Sorry I may have missed this somewhere but what is the optimum distance between the top of the burner and the bottom of a flat bottom kettle, for the most efficient burn using the 24 jet natural gas burners?
 
I'm not sure I can give you the "optimum" distance but my kettle is about 5 inches off the top of my 32 tip burners and that seems to be working pretty well.

I don't think there's a lot of magic to the distance though. And when I say that, I mean I don't think there is a lot of difference between 5 inches and 7... or 8. 1 or 2 is too short and a foot and a half is probably too far... but as long as you can adjust your flame to burn all blue with a kettle sitting on top of it, you should be able to put it withing a range of 5 inches to... maybe... 9 or 10.

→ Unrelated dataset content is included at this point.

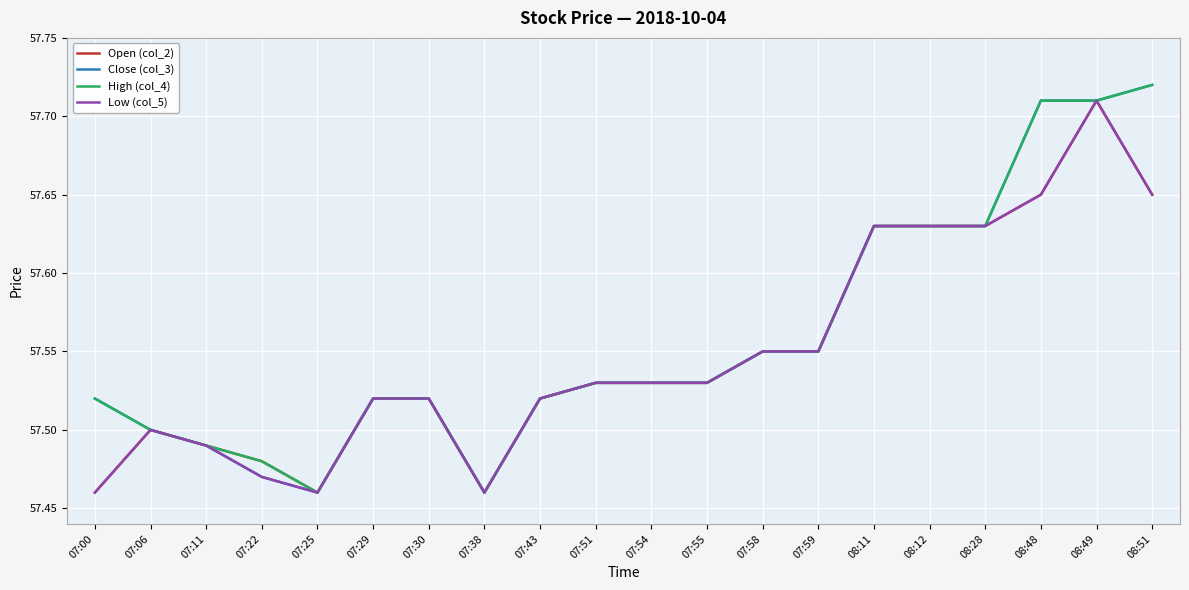

What is the total value across all series at 07:29?

230.1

My suggestion would be to adjust your flame, put some water in your kettle and place it temporarily, using some sort of spacer, at different hieghts so you can make sure you're still getting a nice blue flame.
 
i am in the process of setting up my rig to NG, currently propane/electric. One of the biggest problems i have seen with controlling the Jet-type burners is every one puts the ball valve right at the burner. I think this causes the NG to accelerate when entering the mixing chamber, causing all the problems with throttling down the flame. Were as CapeBrewing's valves have several feet of line to balance out before the mixing chamber. (from what i see in the pics)

A perfect example of this is a garden hose. I have a brass ball valve on the end of my garden hose, if i crack it open water shoots out about 10ft in a sharp jet, but if i open it all the way and crack open the ball valve at the beginning of the hose, i get a low pressure trickle of water. Same amount of water but at a much lower velocity.

I was debating on getting a Hurricane or a Jet burner, but i think ill go with the jet just so i can put this theory to the test, and if it fails ill just plug some jets.

What you guys think?
 
Yambor44's build looks like he only has about 6" and a 90* elbow between his ball valve and burner, and looks like he has no issues with control.

Im just speculating, but it appears that people with some distance between thier valve and burner are able to control the throttle much better.

As soon as i get my burner ill cut and thread an assortment of pipe and experiment with what lengths and combination of 90s do or do not help throttling. I'm an electrician and have the threaders to make my own so it will be easy to set up. Im ordering the burner this week, so it wont be for a few weeks till i can.

Good chance ill disprove my own theory, but hey thats half the fun.